## Your objective:
Reproduce everything from the start of the entries down to the line containing "Gift - (禮品點數,反水,贈點)", substituting "Credit" for "Gold" and leaving all else unchanged.

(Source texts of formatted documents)
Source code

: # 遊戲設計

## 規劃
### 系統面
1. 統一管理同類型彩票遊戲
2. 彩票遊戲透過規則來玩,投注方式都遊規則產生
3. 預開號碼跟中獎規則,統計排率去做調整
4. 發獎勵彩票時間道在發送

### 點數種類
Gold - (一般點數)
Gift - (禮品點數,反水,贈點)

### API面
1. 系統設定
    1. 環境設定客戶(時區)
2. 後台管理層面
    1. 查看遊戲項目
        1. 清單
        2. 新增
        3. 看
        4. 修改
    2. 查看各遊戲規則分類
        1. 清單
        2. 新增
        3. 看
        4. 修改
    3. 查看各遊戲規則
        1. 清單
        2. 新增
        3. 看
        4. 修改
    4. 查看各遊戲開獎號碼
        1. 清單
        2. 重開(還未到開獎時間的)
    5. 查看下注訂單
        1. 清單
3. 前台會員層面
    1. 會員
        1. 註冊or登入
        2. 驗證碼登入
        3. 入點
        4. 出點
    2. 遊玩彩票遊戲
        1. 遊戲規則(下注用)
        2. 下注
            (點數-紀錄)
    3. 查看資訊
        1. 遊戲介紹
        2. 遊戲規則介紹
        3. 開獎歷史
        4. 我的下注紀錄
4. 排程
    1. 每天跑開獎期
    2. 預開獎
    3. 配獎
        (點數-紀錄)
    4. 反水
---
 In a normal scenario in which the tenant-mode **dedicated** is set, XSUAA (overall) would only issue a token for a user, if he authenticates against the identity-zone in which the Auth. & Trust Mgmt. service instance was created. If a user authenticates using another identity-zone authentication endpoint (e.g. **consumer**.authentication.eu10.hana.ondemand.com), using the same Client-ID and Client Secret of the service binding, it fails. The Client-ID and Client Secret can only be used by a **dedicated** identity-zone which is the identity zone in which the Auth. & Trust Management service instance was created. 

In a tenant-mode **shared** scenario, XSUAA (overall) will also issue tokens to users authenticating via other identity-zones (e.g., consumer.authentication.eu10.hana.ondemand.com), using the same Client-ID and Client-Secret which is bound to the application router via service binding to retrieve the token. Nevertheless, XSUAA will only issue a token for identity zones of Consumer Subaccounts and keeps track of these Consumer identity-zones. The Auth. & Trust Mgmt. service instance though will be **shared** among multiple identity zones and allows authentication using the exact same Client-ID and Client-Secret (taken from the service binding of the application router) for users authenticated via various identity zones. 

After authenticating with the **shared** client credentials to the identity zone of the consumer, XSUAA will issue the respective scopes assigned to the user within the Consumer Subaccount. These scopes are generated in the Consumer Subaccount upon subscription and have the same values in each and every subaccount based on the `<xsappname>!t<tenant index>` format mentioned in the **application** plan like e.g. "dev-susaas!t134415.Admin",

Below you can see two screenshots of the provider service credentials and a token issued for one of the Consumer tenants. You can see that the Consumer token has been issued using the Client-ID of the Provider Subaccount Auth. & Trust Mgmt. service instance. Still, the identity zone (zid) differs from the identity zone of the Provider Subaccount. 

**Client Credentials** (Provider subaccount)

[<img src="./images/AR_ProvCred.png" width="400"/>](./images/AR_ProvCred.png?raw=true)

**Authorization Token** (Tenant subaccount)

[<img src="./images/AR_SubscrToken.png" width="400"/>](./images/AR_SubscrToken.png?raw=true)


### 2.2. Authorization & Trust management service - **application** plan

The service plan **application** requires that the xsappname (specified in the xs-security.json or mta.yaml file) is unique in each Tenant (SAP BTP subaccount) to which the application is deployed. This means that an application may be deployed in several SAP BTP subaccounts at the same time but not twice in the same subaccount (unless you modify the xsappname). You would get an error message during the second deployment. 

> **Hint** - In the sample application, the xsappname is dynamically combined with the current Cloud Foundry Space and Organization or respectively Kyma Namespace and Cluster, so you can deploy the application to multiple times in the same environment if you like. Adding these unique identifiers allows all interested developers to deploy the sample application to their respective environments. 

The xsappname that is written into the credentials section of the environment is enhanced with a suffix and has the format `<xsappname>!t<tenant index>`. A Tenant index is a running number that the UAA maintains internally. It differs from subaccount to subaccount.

## Task solution:
Source code

: # 遊戲設計

## 規劃
### 系統面
1. 統一管理同類型彩票遊戲
2. 彩票遊戲透過規則來玩,投注方式都遊規則產生
3. 預開號碼跟中獎規則,統計排率去做調整
4. 發獎勵彩票時間道在發送

### 點數種類
Credit - (一般點數)
Gift - (禮品點數,反水,贈點)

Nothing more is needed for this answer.